Questions on the material ->
[a] From the blockchain talk abstracts, copy everything from "Sharing Security between" down to "share their security.".
[b] List the things that the CBC Casper abstract in the blockchain talk abstracts says the talk will explore under design goals and methodology.

Sharing Security between 1st Layer Blockchains
Nowadays one of the evolving fields in the blockchain technology is a protocol which shares security between a main blockchain and a child blockchain. A protocol which shares it between main blockchains, however, is not developed yet. To do that, we would like to introduce a new Sybil control mechanism, Proof of Unit. In this protocol, a new concept, “unit” appears. The unit has three features. First, a unit is generated with any works such as mining, staking, computing prime numbers, and so on. Second, the amount of minted unit is in proportion to the consumed cost. Third, a unit is used as vote power in the consensus algorithm. Proof of Unit would make it possible for 1st layer blockchains to share their security.
CBC Casper Design Philosophy
Consensus protocols are used by nodes to make consistent decisions in a distributed network. However, consensus protocols for public blockchains should satisfy other requirements, by virtue of the protocol being open. For example, they need to be incentivized, in that people will be incentivized to run consensus forming nodes in the first place, and in that following the protocol should be an equilibrium for consensus forming nodes.The CBC Casper family of consensus protocols has been designed to fit design criteria necessary for secure public blockchains. In this talk, we will explore the design goals and methodology used in CBC Casper research: economically motivated properties of the consensus protocol, the correct-by-construction approach to protocol specification, and the resulting rapid iteration.

Dataset entries ->
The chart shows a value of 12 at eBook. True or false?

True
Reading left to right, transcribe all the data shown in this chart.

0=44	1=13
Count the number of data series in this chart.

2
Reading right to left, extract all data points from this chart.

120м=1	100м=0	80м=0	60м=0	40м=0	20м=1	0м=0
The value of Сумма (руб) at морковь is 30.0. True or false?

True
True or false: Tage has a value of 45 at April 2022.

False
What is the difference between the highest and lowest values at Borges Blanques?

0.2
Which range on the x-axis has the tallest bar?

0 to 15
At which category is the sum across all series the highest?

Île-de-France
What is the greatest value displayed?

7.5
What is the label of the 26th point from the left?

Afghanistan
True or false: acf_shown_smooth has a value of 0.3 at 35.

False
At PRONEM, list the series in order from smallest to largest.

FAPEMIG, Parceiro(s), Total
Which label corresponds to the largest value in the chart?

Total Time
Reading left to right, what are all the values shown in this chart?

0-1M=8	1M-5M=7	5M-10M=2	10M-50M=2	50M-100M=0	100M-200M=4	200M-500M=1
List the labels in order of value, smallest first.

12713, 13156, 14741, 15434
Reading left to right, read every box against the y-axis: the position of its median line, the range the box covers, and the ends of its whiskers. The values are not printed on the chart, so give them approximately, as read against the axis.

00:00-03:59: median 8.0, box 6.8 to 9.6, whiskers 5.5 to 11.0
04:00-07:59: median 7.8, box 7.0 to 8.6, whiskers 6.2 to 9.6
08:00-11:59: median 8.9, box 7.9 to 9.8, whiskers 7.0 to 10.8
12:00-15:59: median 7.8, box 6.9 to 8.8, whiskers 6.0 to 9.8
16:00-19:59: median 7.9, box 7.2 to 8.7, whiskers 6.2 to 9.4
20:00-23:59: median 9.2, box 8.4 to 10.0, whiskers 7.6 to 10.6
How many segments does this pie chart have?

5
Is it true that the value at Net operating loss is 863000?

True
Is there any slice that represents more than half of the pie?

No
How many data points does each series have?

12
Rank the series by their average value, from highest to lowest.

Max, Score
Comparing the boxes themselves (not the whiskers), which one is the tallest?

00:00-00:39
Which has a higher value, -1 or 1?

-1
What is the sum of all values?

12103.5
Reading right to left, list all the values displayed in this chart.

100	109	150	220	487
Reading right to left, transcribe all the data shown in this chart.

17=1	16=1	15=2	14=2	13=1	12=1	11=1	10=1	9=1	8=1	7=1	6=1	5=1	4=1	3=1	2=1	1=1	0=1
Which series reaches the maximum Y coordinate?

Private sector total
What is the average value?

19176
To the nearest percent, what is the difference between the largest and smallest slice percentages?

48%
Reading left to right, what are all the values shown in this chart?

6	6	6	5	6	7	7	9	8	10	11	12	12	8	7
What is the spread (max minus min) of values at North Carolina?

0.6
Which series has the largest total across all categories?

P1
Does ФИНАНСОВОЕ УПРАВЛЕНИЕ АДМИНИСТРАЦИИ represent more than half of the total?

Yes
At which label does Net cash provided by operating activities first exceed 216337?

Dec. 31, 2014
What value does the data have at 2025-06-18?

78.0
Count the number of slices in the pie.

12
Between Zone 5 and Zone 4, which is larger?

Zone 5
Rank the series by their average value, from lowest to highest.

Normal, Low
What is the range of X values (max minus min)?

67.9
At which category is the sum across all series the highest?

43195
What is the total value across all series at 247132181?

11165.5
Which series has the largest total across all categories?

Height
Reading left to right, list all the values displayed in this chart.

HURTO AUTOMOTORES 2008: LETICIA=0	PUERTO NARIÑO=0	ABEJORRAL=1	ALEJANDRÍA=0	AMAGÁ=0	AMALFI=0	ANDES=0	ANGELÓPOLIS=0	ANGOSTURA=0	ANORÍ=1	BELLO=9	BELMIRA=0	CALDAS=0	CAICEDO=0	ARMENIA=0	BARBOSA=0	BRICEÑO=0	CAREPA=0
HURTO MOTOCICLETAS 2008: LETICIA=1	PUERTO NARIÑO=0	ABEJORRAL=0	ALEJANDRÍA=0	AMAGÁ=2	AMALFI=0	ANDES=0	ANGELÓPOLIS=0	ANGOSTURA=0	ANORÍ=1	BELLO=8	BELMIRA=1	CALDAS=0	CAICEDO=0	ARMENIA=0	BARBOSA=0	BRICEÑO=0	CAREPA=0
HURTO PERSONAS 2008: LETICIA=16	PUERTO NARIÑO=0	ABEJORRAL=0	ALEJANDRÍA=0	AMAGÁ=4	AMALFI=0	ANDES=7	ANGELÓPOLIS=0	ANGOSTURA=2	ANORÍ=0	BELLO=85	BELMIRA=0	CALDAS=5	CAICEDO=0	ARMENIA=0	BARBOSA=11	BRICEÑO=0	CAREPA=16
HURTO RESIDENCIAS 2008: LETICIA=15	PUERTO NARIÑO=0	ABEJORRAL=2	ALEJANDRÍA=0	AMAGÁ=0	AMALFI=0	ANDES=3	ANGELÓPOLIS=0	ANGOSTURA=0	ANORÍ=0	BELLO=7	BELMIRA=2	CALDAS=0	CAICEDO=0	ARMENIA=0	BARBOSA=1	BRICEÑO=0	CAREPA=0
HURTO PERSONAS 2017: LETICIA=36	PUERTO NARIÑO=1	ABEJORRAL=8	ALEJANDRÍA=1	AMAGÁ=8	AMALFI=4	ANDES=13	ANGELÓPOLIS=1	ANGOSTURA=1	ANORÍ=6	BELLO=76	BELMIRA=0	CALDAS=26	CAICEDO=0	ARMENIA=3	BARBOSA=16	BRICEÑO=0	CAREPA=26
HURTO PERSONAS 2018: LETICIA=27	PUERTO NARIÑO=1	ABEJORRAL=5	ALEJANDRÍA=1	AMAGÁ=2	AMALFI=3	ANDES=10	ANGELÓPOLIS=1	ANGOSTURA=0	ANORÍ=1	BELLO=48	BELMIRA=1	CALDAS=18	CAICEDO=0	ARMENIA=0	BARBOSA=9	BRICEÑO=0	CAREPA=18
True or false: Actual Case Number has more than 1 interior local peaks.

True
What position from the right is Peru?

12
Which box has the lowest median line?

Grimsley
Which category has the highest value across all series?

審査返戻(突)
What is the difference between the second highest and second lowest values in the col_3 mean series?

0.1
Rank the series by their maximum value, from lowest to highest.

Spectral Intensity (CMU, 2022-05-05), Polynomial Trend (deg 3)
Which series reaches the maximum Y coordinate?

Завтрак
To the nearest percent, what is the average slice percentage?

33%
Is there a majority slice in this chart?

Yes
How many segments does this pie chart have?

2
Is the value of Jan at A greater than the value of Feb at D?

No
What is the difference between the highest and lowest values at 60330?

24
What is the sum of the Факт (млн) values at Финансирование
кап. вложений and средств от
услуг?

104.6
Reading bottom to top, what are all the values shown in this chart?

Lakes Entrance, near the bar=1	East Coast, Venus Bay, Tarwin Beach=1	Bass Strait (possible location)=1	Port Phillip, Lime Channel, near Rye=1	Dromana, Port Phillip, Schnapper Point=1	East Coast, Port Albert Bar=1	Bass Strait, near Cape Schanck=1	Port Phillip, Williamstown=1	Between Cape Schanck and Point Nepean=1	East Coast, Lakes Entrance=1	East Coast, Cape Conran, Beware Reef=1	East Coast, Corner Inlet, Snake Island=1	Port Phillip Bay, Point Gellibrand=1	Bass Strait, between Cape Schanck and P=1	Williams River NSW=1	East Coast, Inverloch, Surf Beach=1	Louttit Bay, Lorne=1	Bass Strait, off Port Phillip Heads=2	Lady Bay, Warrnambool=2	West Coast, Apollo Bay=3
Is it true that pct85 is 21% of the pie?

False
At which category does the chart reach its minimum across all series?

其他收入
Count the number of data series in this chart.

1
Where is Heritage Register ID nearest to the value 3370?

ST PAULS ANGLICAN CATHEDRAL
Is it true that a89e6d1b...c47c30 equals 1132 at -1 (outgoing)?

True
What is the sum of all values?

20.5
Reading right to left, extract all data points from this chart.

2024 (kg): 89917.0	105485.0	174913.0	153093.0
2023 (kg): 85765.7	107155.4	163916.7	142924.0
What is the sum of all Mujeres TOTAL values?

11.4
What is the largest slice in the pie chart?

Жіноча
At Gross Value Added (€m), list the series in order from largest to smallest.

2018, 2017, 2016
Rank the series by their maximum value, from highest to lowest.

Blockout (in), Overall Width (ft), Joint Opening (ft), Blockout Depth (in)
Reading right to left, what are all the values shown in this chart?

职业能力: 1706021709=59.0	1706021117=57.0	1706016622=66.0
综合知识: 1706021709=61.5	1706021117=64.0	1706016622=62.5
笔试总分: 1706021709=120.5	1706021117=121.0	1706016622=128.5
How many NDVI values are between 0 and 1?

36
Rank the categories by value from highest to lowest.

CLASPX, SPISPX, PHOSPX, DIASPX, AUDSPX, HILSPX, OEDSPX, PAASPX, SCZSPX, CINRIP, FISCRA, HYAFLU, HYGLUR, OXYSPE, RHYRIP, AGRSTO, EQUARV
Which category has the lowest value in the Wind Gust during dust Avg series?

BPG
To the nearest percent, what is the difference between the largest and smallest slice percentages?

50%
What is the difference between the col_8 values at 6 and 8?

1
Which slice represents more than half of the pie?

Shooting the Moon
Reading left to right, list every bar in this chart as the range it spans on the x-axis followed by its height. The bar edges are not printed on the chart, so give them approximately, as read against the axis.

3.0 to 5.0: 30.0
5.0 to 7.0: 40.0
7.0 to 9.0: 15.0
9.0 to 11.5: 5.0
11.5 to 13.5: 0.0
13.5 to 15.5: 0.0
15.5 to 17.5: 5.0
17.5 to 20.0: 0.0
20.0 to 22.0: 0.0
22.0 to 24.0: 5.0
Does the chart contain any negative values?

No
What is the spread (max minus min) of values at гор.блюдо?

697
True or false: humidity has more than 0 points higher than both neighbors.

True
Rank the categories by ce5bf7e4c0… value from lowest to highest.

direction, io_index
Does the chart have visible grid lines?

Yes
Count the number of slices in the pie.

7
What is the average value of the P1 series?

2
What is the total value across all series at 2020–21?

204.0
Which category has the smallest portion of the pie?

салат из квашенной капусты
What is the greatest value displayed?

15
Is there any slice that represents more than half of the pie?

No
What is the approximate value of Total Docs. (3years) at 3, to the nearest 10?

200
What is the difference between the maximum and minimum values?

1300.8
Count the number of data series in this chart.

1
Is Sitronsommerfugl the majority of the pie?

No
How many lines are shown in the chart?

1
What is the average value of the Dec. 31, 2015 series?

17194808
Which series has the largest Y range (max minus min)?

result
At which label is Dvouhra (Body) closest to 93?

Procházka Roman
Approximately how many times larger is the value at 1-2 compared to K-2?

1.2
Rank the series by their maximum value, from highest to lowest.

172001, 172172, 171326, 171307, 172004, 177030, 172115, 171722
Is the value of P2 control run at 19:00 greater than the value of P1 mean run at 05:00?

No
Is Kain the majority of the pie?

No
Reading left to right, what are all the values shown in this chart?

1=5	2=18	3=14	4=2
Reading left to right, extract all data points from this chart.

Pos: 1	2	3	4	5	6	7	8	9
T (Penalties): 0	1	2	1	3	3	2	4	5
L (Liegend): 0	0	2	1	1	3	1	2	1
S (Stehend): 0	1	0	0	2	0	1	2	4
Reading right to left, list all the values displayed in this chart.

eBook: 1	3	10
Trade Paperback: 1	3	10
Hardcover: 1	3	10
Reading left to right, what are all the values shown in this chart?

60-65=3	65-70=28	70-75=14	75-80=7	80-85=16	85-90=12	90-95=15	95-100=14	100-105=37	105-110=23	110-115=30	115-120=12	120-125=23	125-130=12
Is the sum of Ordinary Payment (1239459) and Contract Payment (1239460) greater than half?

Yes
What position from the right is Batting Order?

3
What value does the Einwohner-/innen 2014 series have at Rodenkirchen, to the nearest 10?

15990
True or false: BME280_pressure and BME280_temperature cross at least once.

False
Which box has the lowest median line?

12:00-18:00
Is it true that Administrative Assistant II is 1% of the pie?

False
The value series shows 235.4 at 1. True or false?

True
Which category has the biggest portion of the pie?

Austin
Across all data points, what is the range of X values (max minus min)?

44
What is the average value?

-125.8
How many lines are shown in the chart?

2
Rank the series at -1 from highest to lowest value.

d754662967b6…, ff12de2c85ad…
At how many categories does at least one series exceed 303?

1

Per-task outputs ->
[a]
Sharing Security between 1st Layer Blockchains
Nowadays one of the evolving fields in the blockchain technology is a protocol which shares security between a main blockchain and a child blockchain. A protocol which shares it between main blockchains, however, is not developed yet. To do that, we would like to introduce a new Sybil control mechanism, Proof of Unit. In this protocol, a new concept, “unit” appears. The unit has three features. First, a unit is generated with any works such as mining, staking, computing prime numbers, and so on. Second, the amount of minted unit is in proportion to the consumed cost. Third, a unit is used as vote power in the consensus algorithm. Proof of Unit would make it possible for 1st layer blockchains to share their security.

[b]
- economically motivated properties of the consensus protocol
- the correct-by-construction approach to protocol specification
- the resulting rapid iteration